Accruals for separation costs of $101 and $205 million within Fit to Serve were included in our consolidated balance sheets as of September 30, 2024 and December 31, 2023, respectively. Separations accrued as of December 31, 2023 have been substantially completed and we expect that amounts accrued as of September 30, 2024 will be paid through the first half of 2025. As of September 30, 2024, we have incurred total costs of $370 million and anticipate that we will incur additional costs of approximately $100 million under Fit to Serve.

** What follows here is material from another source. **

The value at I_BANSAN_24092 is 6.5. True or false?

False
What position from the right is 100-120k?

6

Fit to Serve is expected to conclude in 2025.
Compensation and benefit costs under these programs during the three and nine months ended September 30, 2024 are primarily related to severance costs incurred in conjunction with reductions in our workforce. We are primarily accounting for these separations under ASC Topic 712 as they have been, or will be, carried out under a plan which provides a contractual termination benefit to impacted employees. The nature of our separation initiatives has resulted in a relatively short period of time, typically less than one year, between the point at which the separation meets the criteria for recognition as an accrual and the point at which the separation is completed.

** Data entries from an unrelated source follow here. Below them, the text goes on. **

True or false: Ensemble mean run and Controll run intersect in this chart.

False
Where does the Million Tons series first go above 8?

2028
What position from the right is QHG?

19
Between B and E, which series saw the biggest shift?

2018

Other expenses incurred in furtherance of our transformation strategy have been primarily related to fees paid to third-party service providers that supported modernization of our corporate support functions, assisted in our strategic reviews and contributed to our financial systems transition and healthcare strategy and generally have not been incurred as a result of restructuring, exit or disposal activities and as period costs, have not given rise to restructuring, exit or disposal liabilities. During the three and nine months ended September 30, 2024, other expenses included impairment costs resulting from our business portfolio review and costs related to financial systems investments, both as part of Transformation 2.0. These costs, while not material to the three- or nine-month period, support the broader goals of our Transformation 2.0 program.
The table below presents transformation strategy costs for the three and nine months ended September 30, 2024 and 2023 (in millions):
Three Months Ended
 September 30,
Nine Months Ended
 September 30,
2024 2023 2024 2023
Transformation Strategy Costs:
Compensation and benefits $ 110  $ 80  $ 161  $ 178 
Other expenses
44  14  66  58 
Total Transformation Strategy Costs
$ 154  $ 94  $ 227  $ 236 
Income Tax Benefit from Transformation Strategy Costs
(38) (24) (55) (57)
After-Tax Transformation Strategy Costs
$ 116  $ 70  $ 172  $ 179 
The income tax effects of transformation strategy costs are calculated by multiplying the amount of the expense by the statutory tax rates applicable in each tax jurisdiction.